Pourquoi les Français sont donc si remontés contre le cinéma ? Cette situation fait suite aux propos de la ministre de la Culture, Rima Abdul Malak, qui a eu des propos plus que controversés. En effet, elle s’est exprimée sur le sujet des cinémas dans les colonnes du Parisien, et tout n’a pas été très bien accueilli. En toute simplicité, elle a déclaré que le “prix des places en France n’est pas si élevé, avec une moyenne de 7 euros quand on prend en compte les tarifs réduits, les tarifs jeunes, famille, etc.”
Alors que l’inflation paralyse une bonne partie de la population depuis de nombreux mois, et que la situation économique empire à tous les niveaux, balayer d’un revers de main la hausse du prix des billets de cinéma a été perçu comme une démarche au mieux maladroite, et au pire complètement déconnectée. C’est pourquoi les réfractaires à ces déclarations ont pris les armes sur Twitter, et ont même fait ressurgir le hashtag #PassDeLaHonte.

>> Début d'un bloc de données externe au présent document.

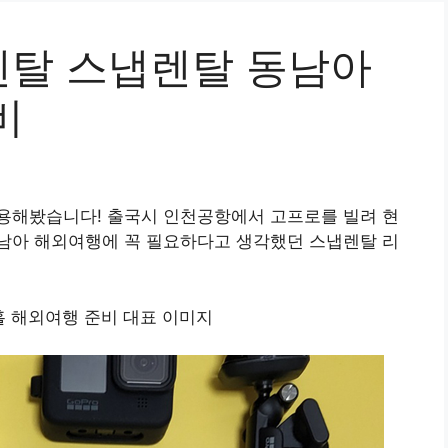
탈 스냅렌탈 동남아
비
용해봤습니다! 출국시 인천공항에서 고프로를 빌려 현
남아 해외여행에 꼭 필요하다고 생각했던 스냅렌탈 리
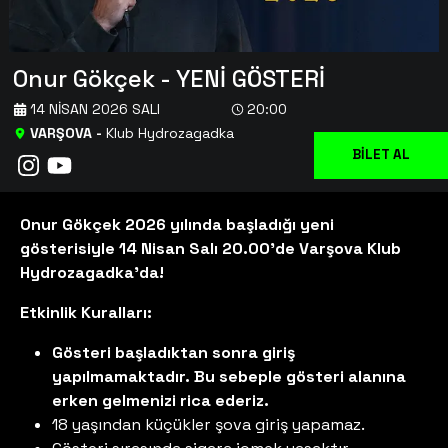
Onur Gökçek - YENİ GÖSTERİ
14 NISAN 2026 SALI
20:00
VARŞOVA
-
Klub Hydrozagadka
BİLET AL
Onur Gökçek 2026 yılında başladığı yeni
gösterisiyle 14 Nisan Salı 20.00'de Varşova Klub
Hydrozagadka'da!
Etkinlik Kuralları:
Gösteri başladıktan sonra giriş
yapılmamaktadır. Bu sebeple gösteri alanına
erken gelmenizi rica ederiz.
18 yaşından küçükler şova giriş yapamaz.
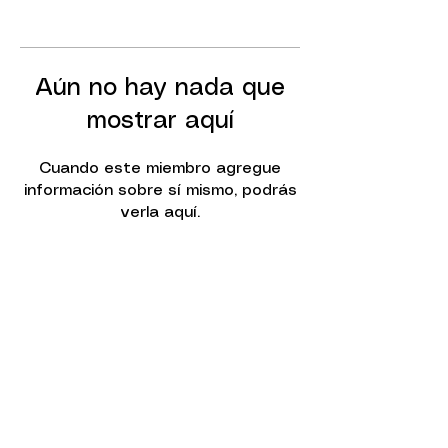
Aún no hay nada que
mostrar aquí
Cuando este miembro agregue
información sobre sí mismo, podrás
verla aquí.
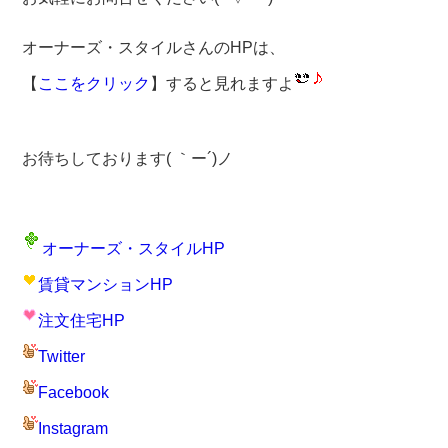
オーナーズ・スタイルさんのHPは、
【
ここをクリック
】すると見れますよ
お待ちしております( ｀ー´)ノ
オーナーズ・スタイルHP
賃貸マンションHP
注文住宅HP
Twitter
Facebook
Instagram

Le Covid-19 comme déclencheur du sens des priorités pour tous
Car, en réalité, tout est lié. Le cinéma c’est une baisse des fréquentations des salles depuis des années, en même temps qu’une hausse du prix de la place, le tout alors que l’industrie a été mise sur pause – ou au moins au ralenti – pendant presque deux ans. Si la pandémie n’avait rien de contrôlable en elle-même, beaucoup critiquent les choix du gouvernement de privilégier certains commerces au détriment du cinéma.
Mais très vite, le soutien s’est transformé en désintérêt, surtout avec l’avènement des plateformes en ligne qui vous donne accès à des milliers de films et séries à la demande. Pourquoi donc dépenser le prix d’un abonnement dans une place de cinéma quand on peut en avoir 1000 fois plus chez soi ? Dès lors, une dispute a éclaté entre ceux qui défendent le cinéma en tant qu’art et bien culturel, et ceux qui dénoncent la chronologie des médias, pourtant bien plus clémente qu’auparavant.

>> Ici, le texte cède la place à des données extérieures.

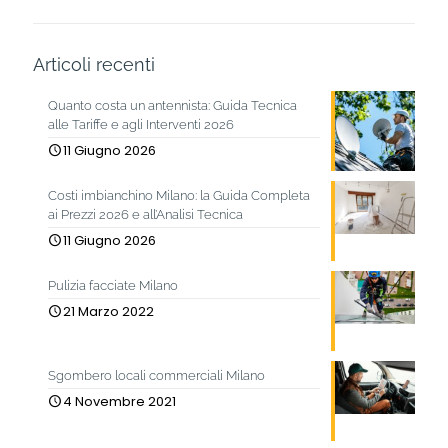
Articoli recenti
Quanto costa un antennista: Guida Tecnica
alle Tariffe e agli Interventi 2026
11 Giugno 2026
Costi imbianchino Milano: la Guida Completa
ai Prezzi 2026 e all’Analisi Tecnica
11 Giugno 2026
Pulizia facciate Milano
21 Marzo 2022
Sgombero locali commerciali Milano
4 Novembre 2021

La ministre fait son (propre) cinéma
La ministre de la Culture, elle, a choisi son camp. Toutefois, sa manière d’aborder le sujet n’est pas du goût de tout le monde. Sur Twitter, suite à sa tribune, elle poste une courte vidéo dans laquelle elle expose ses raisons qui la poussent à soutenir l’industrie cinématographique française, malgré les nombreux problèmes qu’elle soulève.
#MaBonneRaison pour aller au cinéma ! Quelle est la vôtre ?
Ensemble, soutenons nos salles, vivons le cinéma sur grand écran ! pic.twitter.com/yWG7lmhhDM
— Rima Abdul Malak (@RimaAbdulMalak) October 26, 2022
Malheureusement, le hashtag #MaBonneRaison n’aura pas eu l’effet escompté. Rima Abdul Malak tourne la question en dérision et invoque les courriers insistants de Jack Lang, président de l’Institut du Monde Arabe et ancien ministre de la culture également, qu’elle veut éviter en allant au cinéma, sans se soucier bien sûr du montant dépensé, comme un coup de tête déjà rentabilisé. Lieu de rencontre et de plaisir culturel, l’homme la retrouve toutefois là-bas, par hasard. Outre cette mise en scène, la ministre n’a pas apporté plus de réponses quant aux plaintes des Français, qui continuent de partager leur rage sur les réseaux.